### TASK MATERIAL
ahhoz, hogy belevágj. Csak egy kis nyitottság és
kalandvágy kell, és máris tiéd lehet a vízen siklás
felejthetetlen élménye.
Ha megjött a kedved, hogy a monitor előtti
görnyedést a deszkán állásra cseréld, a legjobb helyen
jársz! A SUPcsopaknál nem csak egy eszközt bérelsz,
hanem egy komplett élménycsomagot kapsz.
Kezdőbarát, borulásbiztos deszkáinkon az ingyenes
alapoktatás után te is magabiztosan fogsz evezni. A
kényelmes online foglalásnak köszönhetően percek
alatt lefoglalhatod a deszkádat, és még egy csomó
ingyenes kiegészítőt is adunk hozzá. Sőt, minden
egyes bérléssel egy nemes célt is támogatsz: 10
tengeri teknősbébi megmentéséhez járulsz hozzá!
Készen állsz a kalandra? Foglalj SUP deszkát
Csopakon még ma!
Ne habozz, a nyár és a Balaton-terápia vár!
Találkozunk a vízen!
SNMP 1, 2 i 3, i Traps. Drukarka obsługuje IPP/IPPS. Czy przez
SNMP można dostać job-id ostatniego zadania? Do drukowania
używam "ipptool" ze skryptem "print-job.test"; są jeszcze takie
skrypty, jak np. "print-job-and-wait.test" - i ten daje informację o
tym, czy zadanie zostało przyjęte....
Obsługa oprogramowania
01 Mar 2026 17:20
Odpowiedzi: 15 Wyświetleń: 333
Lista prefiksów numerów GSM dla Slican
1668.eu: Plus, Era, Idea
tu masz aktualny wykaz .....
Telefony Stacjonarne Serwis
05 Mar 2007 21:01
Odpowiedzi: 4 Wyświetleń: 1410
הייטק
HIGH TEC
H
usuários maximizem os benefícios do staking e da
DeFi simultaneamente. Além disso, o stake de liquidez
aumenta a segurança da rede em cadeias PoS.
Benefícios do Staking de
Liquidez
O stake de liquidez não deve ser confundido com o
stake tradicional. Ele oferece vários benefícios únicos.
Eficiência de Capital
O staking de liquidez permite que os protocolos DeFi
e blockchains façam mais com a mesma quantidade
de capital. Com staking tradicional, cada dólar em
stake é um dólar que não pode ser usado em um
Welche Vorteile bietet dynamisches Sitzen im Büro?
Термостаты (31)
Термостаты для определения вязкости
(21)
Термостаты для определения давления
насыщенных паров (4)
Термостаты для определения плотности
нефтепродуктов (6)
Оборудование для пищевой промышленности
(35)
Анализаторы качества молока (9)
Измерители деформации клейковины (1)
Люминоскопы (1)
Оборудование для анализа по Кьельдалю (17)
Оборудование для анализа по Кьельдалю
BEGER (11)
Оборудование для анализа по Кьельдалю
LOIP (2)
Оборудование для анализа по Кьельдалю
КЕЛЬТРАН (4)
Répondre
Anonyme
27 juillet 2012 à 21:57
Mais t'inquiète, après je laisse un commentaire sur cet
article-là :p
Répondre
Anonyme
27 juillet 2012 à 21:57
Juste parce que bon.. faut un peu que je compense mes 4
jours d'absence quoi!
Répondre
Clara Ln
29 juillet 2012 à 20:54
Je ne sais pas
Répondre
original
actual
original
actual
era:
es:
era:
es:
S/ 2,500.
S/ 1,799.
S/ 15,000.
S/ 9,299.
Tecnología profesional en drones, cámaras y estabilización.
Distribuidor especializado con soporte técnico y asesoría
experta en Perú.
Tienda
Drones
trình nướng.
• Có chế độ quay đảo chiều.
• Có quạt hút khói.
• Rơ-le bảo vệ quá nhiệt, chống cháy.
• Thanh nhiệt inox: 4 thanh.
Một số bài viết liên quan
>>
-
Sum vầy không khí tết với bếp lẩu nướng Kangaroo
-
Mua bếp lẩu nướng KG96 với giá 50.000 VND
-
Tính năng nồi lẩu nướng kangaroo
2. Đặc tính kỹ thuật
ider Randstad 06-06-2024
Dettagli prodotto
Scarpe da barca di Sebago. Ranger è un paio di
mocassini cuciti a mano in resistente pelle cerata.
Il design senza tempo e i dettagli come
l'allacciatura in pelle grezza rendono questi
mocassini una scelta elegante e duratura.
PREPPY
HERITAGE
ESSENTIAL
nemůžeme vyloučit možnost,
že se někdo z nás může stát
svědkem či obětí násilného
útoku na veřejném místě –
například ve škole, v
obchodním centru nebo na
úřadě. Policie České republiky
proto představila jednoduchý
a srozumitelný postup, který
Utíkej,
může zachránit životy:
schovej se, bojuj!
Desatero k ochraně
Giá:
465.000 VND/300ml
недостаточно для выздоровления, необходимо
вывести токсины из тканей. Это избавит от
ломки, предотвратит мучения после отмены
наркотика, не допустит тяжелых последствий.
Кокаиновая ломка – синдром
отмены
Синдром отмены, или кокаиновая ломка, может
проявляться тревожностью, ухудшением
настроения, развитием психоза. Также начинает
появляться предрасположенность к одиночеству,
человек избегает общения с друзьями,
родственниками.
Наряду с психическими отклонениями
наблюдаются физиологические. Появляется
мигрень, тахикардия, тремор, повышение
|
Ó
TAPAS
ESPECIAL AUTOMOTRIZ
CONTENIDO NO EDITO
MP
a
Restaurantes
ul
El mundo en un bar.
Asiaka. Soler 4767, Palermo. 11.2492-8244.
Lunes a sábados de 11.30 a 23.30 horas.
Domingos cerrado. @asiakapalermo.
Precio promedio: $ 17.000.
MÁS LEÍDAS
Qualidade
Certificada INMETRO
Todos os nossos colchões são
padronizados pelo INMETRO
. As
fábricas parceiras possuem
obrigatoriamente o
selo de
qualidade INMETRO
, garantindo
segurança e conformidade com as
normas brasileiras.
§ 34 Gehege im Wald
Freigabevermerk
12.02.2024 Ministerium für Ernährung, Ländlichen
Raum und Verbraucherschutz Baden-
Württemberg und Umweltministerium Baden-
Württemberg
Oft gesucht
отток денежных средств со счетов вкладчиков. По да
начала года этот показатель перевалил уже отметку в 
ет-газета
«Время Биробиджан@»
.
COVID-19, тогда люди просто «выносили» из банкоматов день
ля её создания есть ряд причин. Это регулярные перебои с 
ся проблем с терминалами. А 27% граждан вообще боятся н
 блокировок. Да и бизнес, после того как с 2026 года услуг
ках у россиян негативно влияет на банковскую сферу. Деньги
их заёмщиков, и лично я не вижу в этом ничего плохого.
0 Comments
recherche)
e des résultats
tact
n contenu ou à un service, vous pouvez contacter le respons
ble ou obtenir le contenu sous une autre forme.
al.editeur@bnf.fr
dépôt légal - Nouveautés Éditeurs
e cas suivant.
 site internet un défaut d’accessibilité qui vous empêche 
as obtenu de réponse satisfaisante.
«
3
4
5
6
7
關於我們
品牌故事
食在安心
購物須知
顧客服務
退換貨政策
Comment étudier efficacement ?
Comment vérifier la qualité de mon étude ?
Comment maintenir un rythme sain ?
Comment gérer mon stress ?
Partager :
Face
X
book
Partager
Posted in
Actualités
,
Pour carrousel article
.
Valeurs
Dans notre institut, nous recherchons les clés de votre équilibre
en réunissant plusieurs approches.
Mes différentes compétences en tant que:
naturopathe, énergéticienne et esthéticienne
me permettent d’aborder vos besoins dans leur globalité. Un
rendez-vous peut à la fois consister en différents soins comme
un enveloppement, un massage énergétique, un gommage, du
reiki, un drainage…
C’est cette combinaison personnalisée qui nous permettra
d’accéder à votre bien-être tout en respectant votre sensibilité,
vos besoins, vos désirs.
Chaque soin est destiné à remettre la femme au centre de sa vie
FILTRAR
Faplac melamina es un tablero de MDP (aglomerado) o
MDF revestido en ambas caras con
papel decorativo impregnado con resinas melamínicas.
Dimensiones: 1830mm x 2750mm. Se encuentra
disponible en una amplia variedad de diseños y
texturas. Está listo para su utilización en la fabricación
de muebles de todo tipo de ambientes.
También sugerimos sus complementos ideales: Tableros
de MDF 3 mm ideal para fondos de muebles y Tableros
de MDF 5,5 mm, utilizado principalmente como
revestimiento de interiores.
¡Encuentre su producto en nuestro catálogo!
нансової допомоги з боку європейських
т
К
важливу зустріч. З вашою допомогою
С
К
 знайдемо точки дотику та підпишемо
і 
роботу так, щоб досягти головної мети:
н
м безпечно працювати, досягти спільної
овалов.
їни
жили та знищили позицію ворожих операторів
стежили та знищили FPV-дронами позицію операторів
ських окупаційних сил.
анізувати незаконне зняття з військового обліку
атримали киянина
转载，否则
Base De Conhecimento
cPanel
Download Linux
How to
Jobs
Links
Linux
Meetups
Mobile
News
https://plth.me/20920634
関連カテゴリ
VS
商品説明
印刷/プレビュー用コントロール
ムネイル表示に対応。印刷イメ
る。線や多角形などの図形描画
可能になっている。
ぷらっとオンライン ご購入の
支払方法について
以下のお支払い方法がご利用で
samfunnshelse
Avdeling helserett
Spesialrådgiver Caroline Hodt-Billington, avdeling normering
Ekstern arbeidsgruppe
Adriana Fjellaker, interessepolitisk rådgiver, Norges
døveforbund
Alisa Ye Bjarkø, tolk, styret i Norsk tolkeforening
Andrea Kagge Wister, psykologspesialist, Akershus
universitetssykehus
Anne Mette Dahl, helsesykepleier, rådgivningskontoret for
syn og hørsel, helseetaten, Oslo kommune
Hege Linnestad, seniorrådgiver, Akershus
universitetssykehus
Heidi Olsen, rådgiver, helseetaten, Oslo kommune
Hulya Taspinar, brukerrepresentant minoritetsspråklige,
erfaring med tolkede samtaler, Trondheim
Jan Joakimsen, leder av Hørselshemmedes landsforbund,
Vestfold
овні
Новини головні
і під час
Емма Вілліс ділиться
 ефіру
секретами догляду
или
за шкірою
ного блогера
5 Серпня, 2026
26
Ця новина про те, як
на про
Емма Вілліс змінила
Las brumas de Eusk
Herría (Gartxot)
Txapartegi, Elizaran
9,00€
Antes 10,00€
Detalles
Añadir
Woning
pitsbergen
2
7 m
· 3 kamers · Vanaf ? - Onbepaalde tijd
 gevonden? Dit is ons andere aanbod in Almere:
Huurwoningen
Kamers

### THE PROBLEM
Every line from the first through the one containing "są jeszcze takie" in the listing above must be given again exactly, with nothing else alongside.

### COMPLETED EXERCISE
ahhoz, hogy belevágj. Csak egy kis nyitottság és
kalandvágy kell, és máris tiéd lehet a vízen siklás
felejthetetlen élménye.
Ha megjött a kedved, hogy a monitor előtti
görnyedést a deszkán állásra cseréld, a legjobb helyen
jársz! A SUPcsopaknál nem csak egy eszközt bérelsz,
hanem egy komplett élménycsomagot kapsz.
Kezdőbarát, borulásbiztos deszkáinkon az ingyenes
alapoktatás után te is magabiztosan fogsz evezni. A
kényelmes online foglalásnak köszönhetően percek
alatt lefoglalhatod a deszkádat, és még egy csomó
ingyenes kiegészítőt is adunk hozzá. Sőt, minden
egyes bérléssel egy nemes célt is támogatsz: 10
tengeri teknősbébi megmentéséhez járulsz hozzá!
Készen állsz a kalandra? Foglalj SUP deszkát
Csopakon még ma!
Ne habozz, a nyár és a Balaton-terápia vár!
Találkozunk a vízen!
SNMP 1, 2 i 3, i Traps. Drukarka obsługuje IPP/IPPS. Czy przez
SNMP można dostać job-id ostatniego zadania? Do drukowania
używam "ipptool" ze skryptem "print-job.test"; są jeszcze takie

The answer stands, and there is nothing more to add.